原本以为,她乃“中毒而亡”,尸身会直接送去仵房,停放几日。
案子没查清,料想也不会将她草草下葬。
而且,即便是出了意外,要提前埋了她,她也可以豁出老脸去,装作诈尸一般醒过来。
但,万万没有料到,他,会有这样出奇的反应!
力排众议将她搬来君悦殿不说,还堂而皇之地让一具“尸体”进了他的寝殿,上了他的床!
如今,小手被他的大手裹进掌心,她真想一把将手抽走,免得被他一双利眸看出破绽!
好在,帅殿下虽心思细腻,但毕竟不懂医,最终,也还是没有将手搭上秦柔的脉搏。
两人僵持之际,门外传来的一声禀报,让秦柔觉得,简直美如天籁。
“殿下安好!”
“何事?!”男人冷冷地冲外门应了一声。
小太监猛不丁打了个寒战,战战兢兢地开口回道:“回太子殿下!您要的人,如今已从大狱押送到了君悦殿,如今正在柴房关着!殿下若是想要盘问,随时可以前往!”
“知道了!”
“是!”小太监恭顺地应了,然后转身,忙不迭地退了下去。
不知为何,站在太子寝殿门外时,总觉得门内有绵延不绝的煞气,沿着门缝不如抗拒地涌出来。
他站在门口,只觉得莫名心慌,莫名发冷。
小太监离去后,帅殿下握着秦柔的那只手,终于松开了。
秦柔暗暗地在心中舒了口气。
但,还没放松几秒,他的手又抚上了她的额头。
来回轻轻地摩挲,柔声嘀咕着:“柔儿,那驯马的胡姓大汉,与你,到底是何关系?!照理说,他一个番邦人,你一个北齐人,你们合该没有瓜葛才对!但我却觉得,他字里行间,对你好似感情很深的样子……”
听了他的话,秦柔也犯嘀咕。
她也想知道,那胡师傅到底为何对她总有些莫名其妙,叫人看不懂的眼神!
根据小太监的回禀,又联系帅殿下的低语,从大狱被转移到君悦殿来的人,应该便是胡师傅了!
可为何这男人要费劲周折,将他押到这里来?!
自己装死的这短短一日,到底发生了些什么?!
满心的疑问,却无法出口问一个字,秦柔憋得要命!
胸口处堵着一堆问号,她真想睁开眼睛,问个明白!
心中百转千回,在露馅的边缘反复试探,在她即将放弃挣扎之际,男人却替她将已经开了裂缝的漏洞堵住了。
他自床上站起身,迈着惯有的方步,缓缓往房门处走去。
“吱呀”一声,有门开的声音。
“呼通”一声,门又被关上了。
秦柔强压下心中的冲动,又静静地等了片刻,直至确定一点儿声响都没有了,才张开了眼睛。

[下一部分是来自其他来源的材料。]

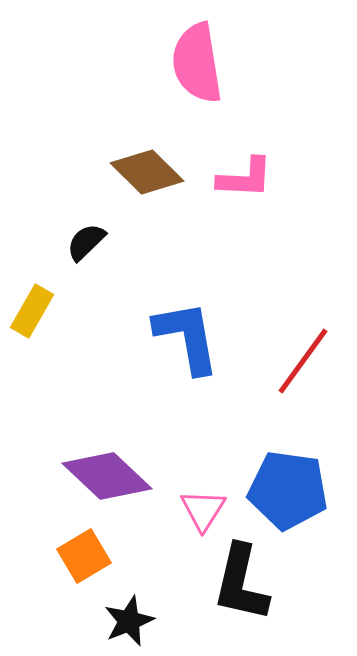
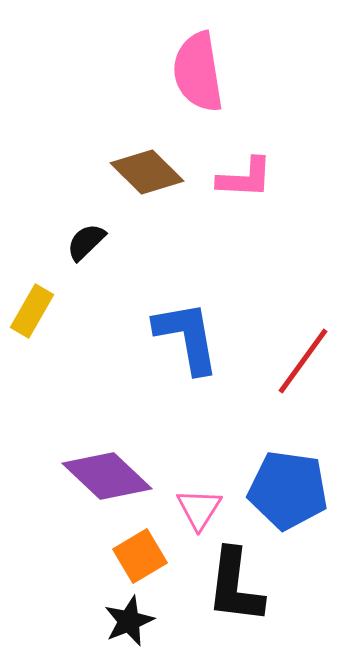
pink semicircle: moved 1 px right, 9 px down
pink triangle: moved 4 px left, 1 px up
orange square: moved 56 px right
black L-shape: moved 6 px left, 3 px down; rotated 6 degrees counterclockwise
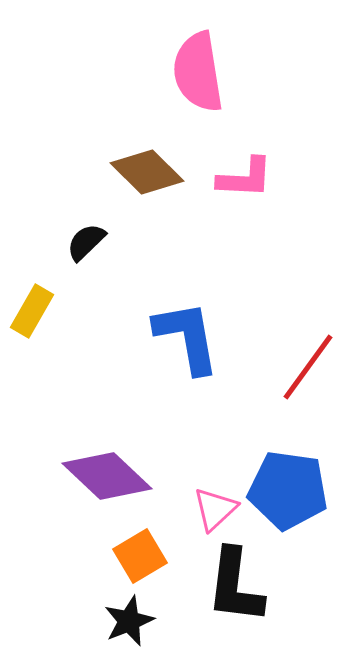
red line: moved 5 px right, 6 px down
pink triangle: moved 16 px right; rotated 15 degrees clockwise
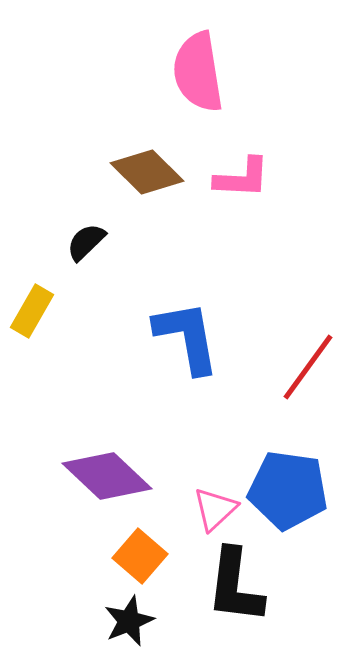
pink L-shape: moved 3 px left
orange square: rotated 18 degrees counterclockwise
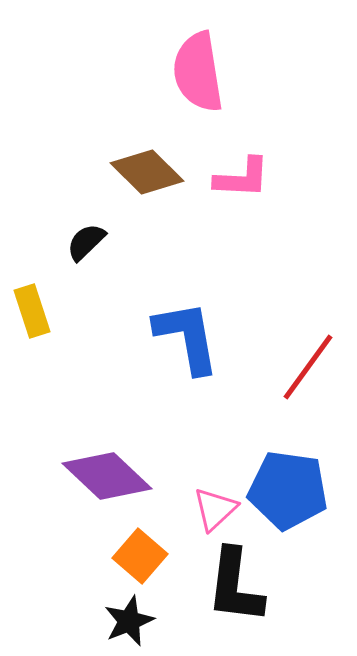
yellow rectangle: rotated 48 degrees counterclockwise
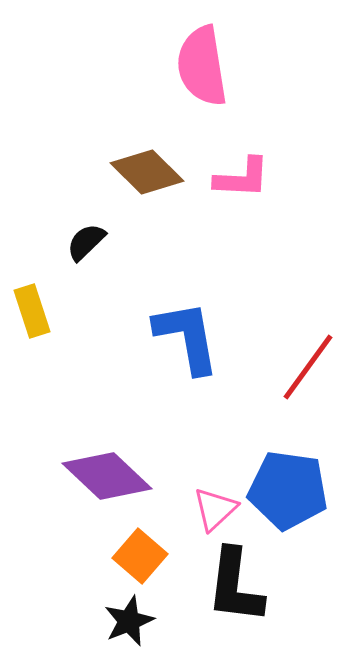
pink semicircle: moved 4 px right, 6 px up
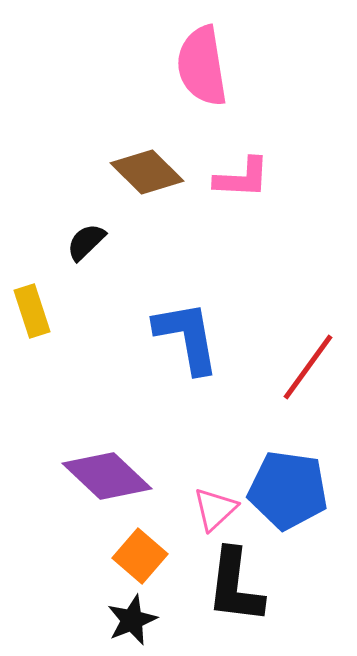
black star: moved 3 px right, 1 px up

先躺在床上,瞪着头顶的幔帐,发了会儿呆,想了想有关胡师傅的事情。
想来想去,越想越没有头绪,她所幸摇了摇脑袋,从床榻上坐了起来。
腿搭在床沿上,有一搭没一搭地晃荡,秦柔忍不住小声呓语:“那驯马师,跟我,确实不认识呀!可是,为何,连我自己都觉得,他对我有些不一般?!”